Killer’s Kiss (1956)    2 Stars

“Her Soft Mouth Was the Road to Sin-Smeared Violence!”

Killer's Kiss (1955)

Director: Stanley Kubrick

Cast: Frank Silvera, Irene Kane, Jamie Smith

Synopsis: As a man waits at a train station for his girl, he tells us about the recent past and we segue into a long flash-back.

 

 

 

 

 

 

Movies don’t come much tougher than Stanley Kubrick’s Killer’s Kiss, even though it does contain an omnipresent love theme and a protracted ballet sequence. Kubrick was 26-years-old when he made it, barely starting out on a career that would eventually see him become one of the world’s most revered filmmakers. And there’s plenty of evidence here that Kubrick’s was a unique cinematic mind and eye, capable of transforming an incredibly ordinary story through the use of a dark visual style that reveals as much about the movie’s characters and the world they inhabit as do their actions and words.

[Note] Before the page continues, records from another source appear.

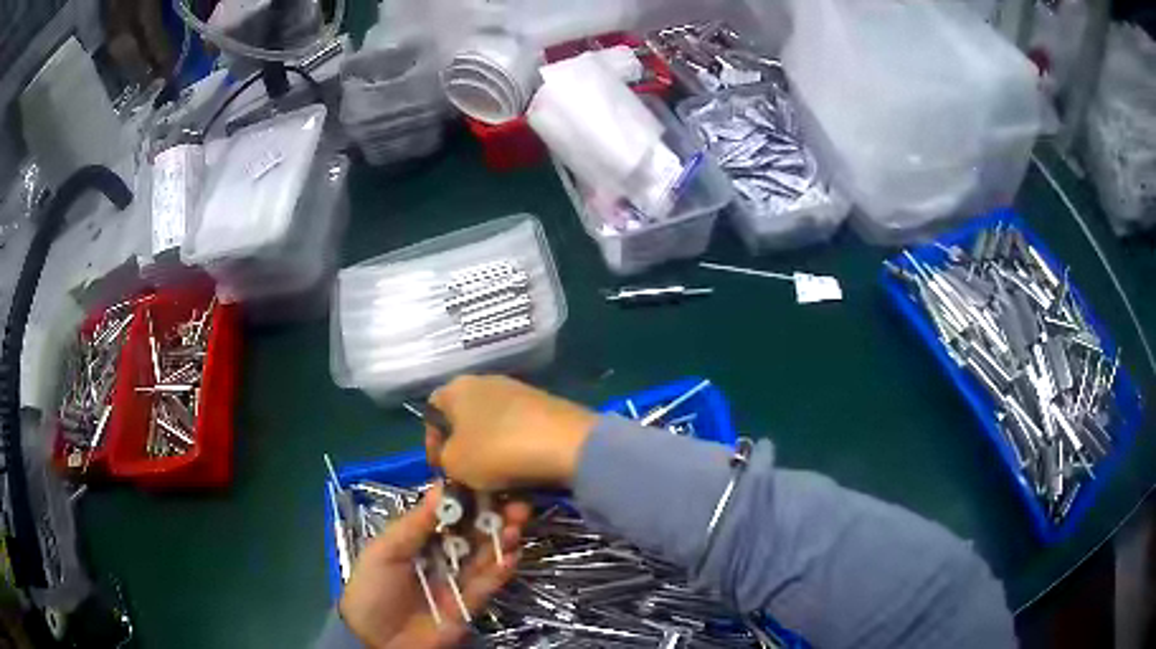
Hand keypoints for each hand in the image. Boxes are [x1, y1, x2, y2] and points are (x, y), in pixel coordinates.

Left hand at [339, 484, 529, 648]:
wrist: (375, 640)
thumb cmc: (372, 588)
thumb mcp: (386, 551)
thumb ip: (415, 523)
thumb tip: (441, 486)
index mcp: (417, 540)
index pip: (448, 516)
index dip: (469, 502)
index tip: (490, 484)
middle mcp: (440, 558)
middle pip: (471, 535)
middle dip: (492, 519)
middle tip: (516, 504)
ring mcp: (456, 582)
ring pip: (483, 557)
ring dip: (500, 540)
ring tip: (517, 525)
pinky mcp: (468, 606)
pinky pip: (486, 585)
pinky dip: (499, 571)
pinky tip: (511, 555)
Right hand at [426, 375, 597, 491]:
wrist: (566, 443)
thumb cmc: (496, 450)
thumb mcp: (454, 463)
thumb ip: (445, 459)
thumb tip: (454, 458)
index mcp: (458, 388)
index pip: (432, 412)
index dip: (432, 442)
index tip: (441, 469)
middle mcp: (486, 384)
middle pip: (467, 426)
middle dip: (467, 459)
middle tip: (470, 485)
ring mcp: (519, 395)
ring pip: (495, 438)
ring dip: (494, 468)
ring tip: (500, 496)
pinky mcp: (546, 411)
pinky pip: (521, 440)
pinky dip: (518, 463)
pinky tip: (523, 487)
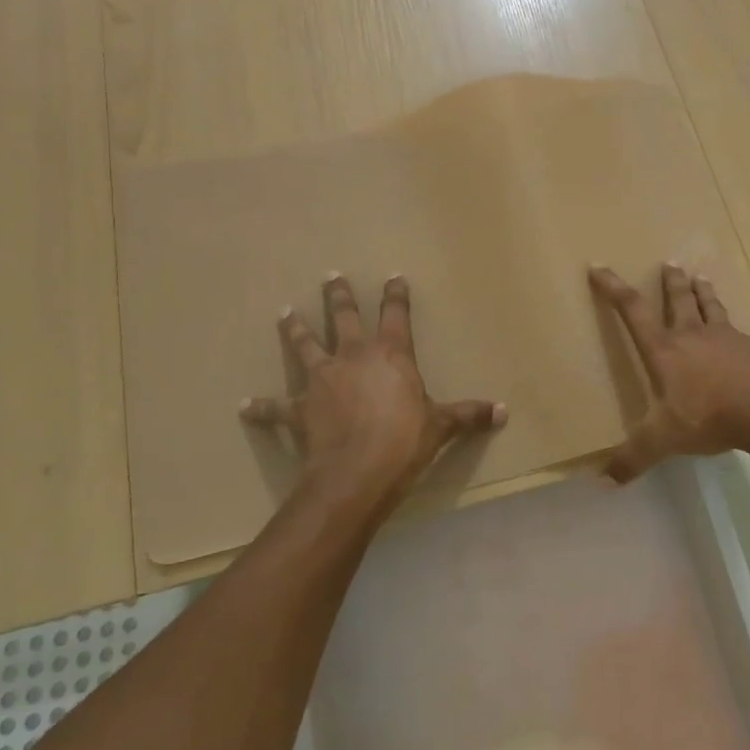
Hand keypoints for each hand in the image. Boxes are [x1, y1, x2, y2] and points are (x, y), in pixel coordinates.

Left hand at [242, 274, 505, 508]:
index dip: (396, 295)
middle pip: (343, 317)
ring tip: (284, 312)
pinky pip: (276, 407)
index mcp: (390, 354)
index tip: (393, 276)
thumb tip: (504, 411)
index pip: (395, 314)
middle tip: (330, 275)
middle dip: (338, 295)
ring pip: (305, 345)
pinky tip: (246, 405)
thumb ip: (469, 415)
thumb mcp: (441, 427)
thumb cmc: (404, 442)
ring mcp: (322, 380)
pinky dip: (262, 407)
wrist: (357, 474)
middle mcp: (353, 357)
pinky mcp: (298, 408)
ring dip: (294, 329)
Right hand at [590, 263, 749, 481]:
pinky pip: (736, 329)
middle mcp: (693, 336)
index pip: (633, 311)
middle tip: (669, 263)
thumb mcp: (663, 440)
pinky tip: (735, 331)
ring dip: (702, 292)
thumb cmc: (709, 417)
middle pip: (678, 300)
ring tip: (700, 277)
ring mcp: (727, 339)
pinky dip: (729, 323)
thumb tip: (603, 480)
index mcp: (665, 351)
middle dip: (670, 282)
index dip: (614, 288)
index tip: (600, 266)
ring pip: (710, 307)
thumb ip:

The little-known Jamie Smith plays Davey Gordon, a professional boxer whose early promise was shattered by a glass jaw. After 88 bouts, Davey’s living in a crummy one-room apartment. The only positive aspect about it is that it overlooks the equally seedy flat of Gloria Price (Irene Kane), a taxi dancer who works for Rapallo (Frank Silvera). Rapallo has the hots for Gloria, but his feelings aren’t reciprocated, and when Davey hears Gloria’s screams as Rapallo attacks her, Davey rushes to her apartment. Rapallo has fled by the time he arrives, but Davey and Gloria begin a whirlwind romance.

Killer’s Kiss tale is told with brisk economy within a clumsy flashback structure (flashbacks within flashbacks abound), and is distinguished from the countless number of cheap Noir movies made around the mid-1950s by Kubrick’s striking visual style. His lack of budget forced Kubrick to secretly film many of the scenes on the streets of New York, and this often clandestine recording lends the movie’s street scenes a unique immediacy and vibrancy. Elsewhere, Kubrick made use of darkness and shadows to both disguise his lack of funds and emphasise the bleak hopelessness of the world his characters inhabit. The highlight of the movie is an incredibly brutal fight scene, shot close from a low angle, that easily surpasses all movie boxing bouts shot before or since until Martin Scorsese’s Raging Bull (1980) developed the style further.

Killer’s Kiss is no classic, but it’s a better movie than it deserves to be thanks to the nascent cinematic genius of Stanley Kubrick.